Growing unemployment, a big reason to worry!

Update: 2019-01-08 05:30 IST

Almost 11 million Indians lost their jobs during 2018, reported the Centre for Monitoring Indian Economy (CMIE). Vulnerable groups from rural regions were the worst hit by job losses last year. India is losing jobs even as its economy grows fast. The Opposition has decided to make this the foremost election issue, but the problem is not of the ruling party's sole making. The demographic disaster has been built over decades. 

The CMIE report shows that the number of unemployed has been steadily increasing in the country. The number of employed recorded in December 2018 was at 397 million, which is 10.9 million less than the figure of 407.9 million seen a year ago at the end of December 2017. With people in both rural and urban India hit, most of the job losses were reported from the previous regime. What has the Opposition to gloat about or criticise the present Modi regime? Who is losing these jobs in such numbers: The uneducated, wage labourers, agricultural labourers and small traders. 

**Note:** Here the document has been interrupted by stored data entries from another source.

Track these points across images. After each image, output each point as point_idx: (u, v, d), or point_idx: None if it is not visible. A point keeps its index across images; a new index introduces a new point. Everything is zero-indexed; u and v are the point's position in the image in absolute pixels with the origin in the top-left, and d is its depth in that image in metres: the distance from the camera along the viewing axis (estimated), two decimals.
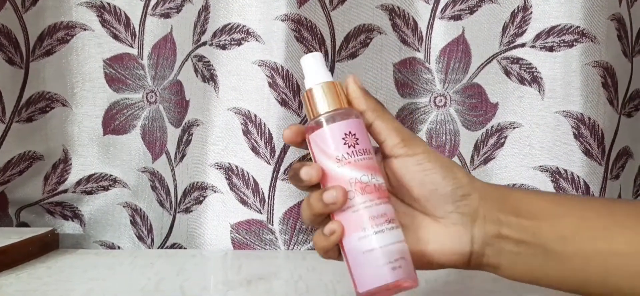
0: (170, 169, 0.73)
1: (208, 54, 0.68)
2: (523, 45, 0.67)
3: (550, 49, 0.66)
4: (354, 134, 0.40)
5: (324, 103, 0.41)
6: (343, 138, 0.40)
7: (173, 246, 0.73)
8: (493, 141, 0.70)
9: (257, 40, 0.66)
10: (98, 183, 0.76)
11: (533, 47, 0.67)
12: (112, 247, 0.77)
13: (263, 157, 0.67)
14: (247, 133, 0.67)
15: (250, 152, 0.67)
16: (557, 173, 0.66)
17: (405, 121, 0.72)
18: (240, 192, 0.67)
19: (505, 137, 0.69)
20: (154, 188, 0.76)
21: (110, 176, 0.76)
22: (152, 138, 0.76)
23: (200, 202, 0.68)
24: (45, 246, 0.67)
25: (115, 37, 0.74)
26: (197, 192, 0.69)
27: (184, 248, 0.71)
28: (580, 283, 0.41)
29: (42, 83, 0.73)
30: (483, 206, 0.41)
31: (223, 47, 0.67)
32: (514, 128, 0.68)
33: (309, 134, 0.41)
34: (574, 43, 0.65)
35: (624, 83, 0.69)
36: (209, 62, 0.68)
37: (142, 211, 0.76)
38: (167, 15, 0.74)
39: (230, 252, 0.67)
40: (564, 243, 0.40)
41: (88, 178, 0.75)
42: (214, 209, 0.68)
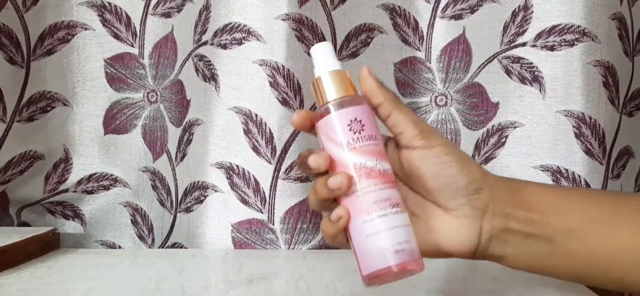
0: (171, 169, 0.73)
1: (209, 54, 0.68)
2: (524, 45, 0.67)
3: (551, 49, 0.66)
4: (360, 121, 0.40)
5: (332, 90, 0.41)
6: (349, 124, 0.40)
7: (174, 245, 0.73)
8: (494, 140, 0.70)
9: (258, 40, 0.66)
10: (99, 183, 0.76)
11: (534, 46, 0.67)
12: (112, 247, 0.77)
13: (264, 156, 0.67)
14: (248, 133, 0.67)
15: (251, 151, 0.67)
16: (558, 173, 0.66)
17: None
18: (241, 191, 0.67)
19: (506, 136, 0.69)
20: (155, 188, 0.76)
21: (111, 175, 0.76)
22: (152, 138, 0.76)
23: (201, 201, 0.68)
24: (46, 245, 0.67)
25: (116, 36, 0.74)
26: (197, 191, 0.69)
27: (185, 248, 0.71)
28: (585, 274, 0.43)
29: (43, 83, 0.73)
30: (493, 200, 0.41)
31: (224, 46, 0.67)
32: (515, 127, 0.68)
33: (317, 122, 0.41)
34: (575, 42, 0.65)
35: (625, 82, 0.69)
36: (210, 61, 0.68)
37: (142, 210, 0.76)
38: (168, 15, 0.74)
39: (231, 251, 0.67)
40: (570, 236, 0.41)
41: (89, 178, 0.76)
42: (215, 209, 0.68)
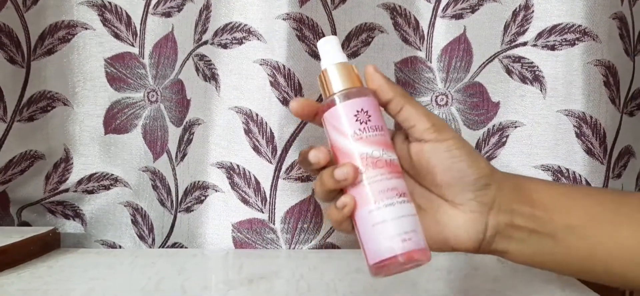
0: (171, 169, 0.73)
1: (209, 53, 0.68)
2: (525, 44, 0.67)
3: (552, 48, 0.66)
4: (366, 111, 0.41)
5: (338, 82, 0.42)
6: (355, 115, 0.40)
7: (174, 245, 0.73)
8: (495, 140, 0.70)
9: (258, 39, 0.66)
10: (99, 182, 0.76)
11: (535, 46, 0.67)
12: (113, 246, 0.77)
13: (264, 156, 0.67)
14: (248, 132, 0.67)
15: (252, 151, 0.67)
16: (558, 172, 0.66)
17: None
18: (242, 191, 0.67)
19: (507, 136, 0.69)
20: (155, 187, 0.76)
21: (112, 175, 0.76)
22: (153, 137, 0.76)
23: (202, 201, 0.68)
24: (47, 245, 0.67)
25: (117, 36, 0.74)
26: (198, 191, 0.69)
27: (185, 248, 0.71)
28: (587, 270, 0.44)
29: (43, 82, 0.73)
30: (500, 196, 0.42)
31: (224, 46, 0.67)
32: (516, 127, 0.68)
33: (323, 113, 0.42)
34: (576, 42, 0.65)
35: (626, 82, 0.68)
36: (210, 61, 0.68)
37: (143, 210, 0.76)
38: (168, 14, 0.74)
39: (232, 251, 0.67)
40: (571, 233, 0.42)
41: (89, 177, 0.76)
42: (215, 209, 0.68)
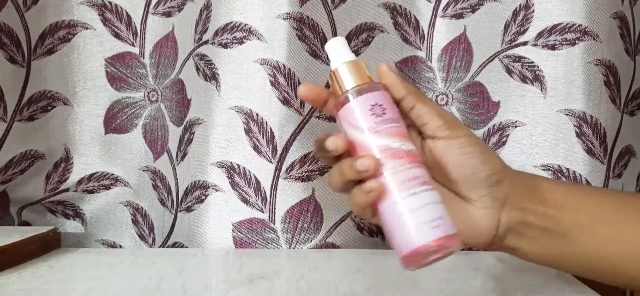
0: (172, 168, 0.73)
1: (210, 53, 0.68)
2: (525, 44, 0.67)
3: (552, 48, 0.66)
4: (381, 105, 0.41)
5: (350, 80, 0.42)
6: (370, 109, 0.41)
7: (174, 245, 0.73)
8: (495, 139, 0.70)
9: (258, 39, 0.66)
10: (99, 182, 0.76)
11: (535, 45, 0.67)
12: (113, 246, 0.77)
13: (265, 156, 0.67)
14: (248, 132, 0.67)
15: (252, 151, 0.67)
16: (559, 172, 0.66)
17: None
18: (242, 191, 0.67)
19: (507, 136, 0.69)
20: (156, 187, 0.76)
21: (112, 175, 0.76)
22: (153, 137, 0.76)
23: (202, 201, 0.68)
24: (47, 245, 0.67)
25: (117, 36, 0.74)
26: (198, 191, 0.69)
27: (186, 247, 0.71)
28: (595, 269, 0.44)
29: (43, 82, 0.73)
30: (512, 193, 0.42)
31: (225, 45, 0.67)
32: (516, 127, 0.68)
33: (338, 111, 0.42)
34: (576, 41, 0.65)
35: (627, 81, 0.68)
36: (211, 60, 0.68)
37: (143, 210, 0.76)
38: (168, 14, 0.74)
39: (232, 251, 0.67)
40: (581, 232, 0.43)
41: (89, 177, 0.76)
42: (216, 208, 0.68)
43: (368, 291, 0.52)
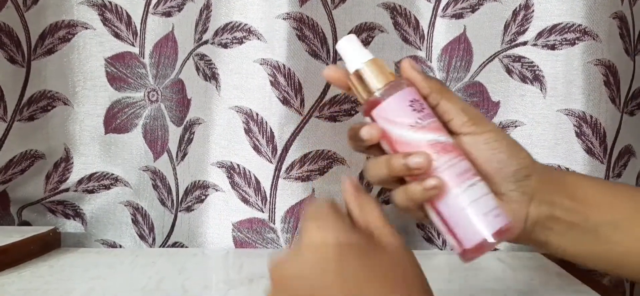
0: (172, 168, 0.73)
1: (209, 53, 0.68)
2: (525, 44, 0.67)
3: (552, 48, 0.66)
4: (418, 100, 0.40)
5: (380, 78, 0.41)
6: (410, 105, 0.40)
7: (174, 245, 0.73)
8: None
9: (258, 39, 0.66)
10: (99, 182, 0.76)
11: (535, 45, 0.67)
12: (113, 246, 0.77)
13: (265, 155, 0.67)
14: (248, 132, 0.67)
15: (252, 150, 0.67)
16: None
17: None
18: (242, 191, 0.67)
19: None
20: (156, 187, 0.76)
21: (112, 174, 0.76)
22: (153, 137, 0.76)
23: (202, 201, 0.68)
24: (47, 245, 0.67)
25: (117, 35, 0.74)
26: (198, 191, 0.69)
27: (186, 247, 0.71)
28: (624, 265, 0.44)
29: (43, 82, 0.73)
30: (540, 187, 0.42)
31: (224, 45, 0.67)
32: (516, 127, 0.68)
33: (371, 110, 0.41)
34: (576, 41, 0.65)
35: (626, 81, 0.68)
36: (211, 60, 0.68)
37: (143, 209, 0.76)
38: (168, 14, 0.74)
39: (232, 251, 0.67)
40: (614, 228, 0.42)
41: (89, 177, 0.76)
42: (216, 208, 0.68)
43: None
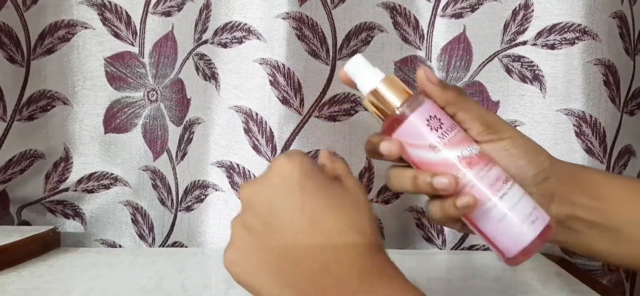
0: (172, 168, 0.73)
1: (209, 53, 0.68)
2: (524, 43, 0.67)
3: (552, 47, 0.66)
4: (435, 116, 0.40)
5: (394, 97, 0.40)
6: (427, 123, 0.39)
7: (174, 244, 0.73)
8: None
9: (258, 39, 0.66)
10: (99, 182, 0.76)
11: (534, 45, 0.67)
12: (113, 245, 0.77)
13: (264, 155, 0.67)
14: (248, 131, 0.67)
15: (252, 150, 0.67)
16: None
17: None
18: None
19: None
20: (155, 187, 0.76)
21: (112, 174, 0.76)
22: (153, 137, 0.76)
23: (202, 200, 0.68)
24: (47, 244, 0.67)
25: (116, 35, 0.74)
26: (198, 190, 0.69)
27: (185, 247, 0.71)
28: None
29: (43, 81, 0.73)
30: (561, 188, 0.42)
31: (224, 45, 0.67)
32: (516, 126, 0.68)
33: (392, 132, 0.40)
34: (576, 41, 0.65)
35: (626, 81, 0.68)
36: (210, 60, 0.68)
37: (143, 209, 0.76)
38: (168, 14, 0.74)
39: None
40: (638, 227, 0.42)
41: (89, 177, 0.75)
42: (215, 208, 0.68)
43: None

The latter were also the worst affected post-demonetisation. Around 3.7 million salaried lost their jobs in 2018. Around 6.5 million rural women lost their jobs, whereas the urban women lost 2.3 million. Rural India accounts for two-thirds of India's population and also accounted for 84 per cent job losses. A careful study of the pattern of job losses and the profile of the affected tells us that: it is a woman who loses it. Particularly it will be a woman of the rural India who is uneducated and engaged as a wage labourer or a farm labour or is a small-scale trader and is aged either less than 40 years or more than 60 years. All the same the country's employment rate has shot upto 7.4 per cent in December 2018. 

The rate has increased sharply from the 6.6 per cent clocked in November and is the highest unemployment rate we have seen in 15 months. So now is the time to rise Modi's two crore jobs promise to question him? The World Bank has a different take however. In its report of South Asia Economic Focus series, the World Bank extracted data from more than 60 surveys and censuses since 2001 to document job creation in India. It tells us that India's employment rate was 50 per cent in 2015. The rate has increased with the economic growth, dispelling notion of jobless growth. Specially, the World Bank calculates that a 1 per cent increase in growth of India results in 5,40,000 more jobs on average. 

However, this is inadequate, both in terms of quality and quantity. The figures also reveal that India's employment rate is significantly below other countries with similar income per capita. To catch up with those countries, India needs to create 13.5 million jobs a year. In 2019 elections 133 million first time voters step into the polling booths. Coupled with their counterparts of the 2014, they will number 300 million. The total electorate is around 850 million and this young section is quite significant. The results will be decided by them.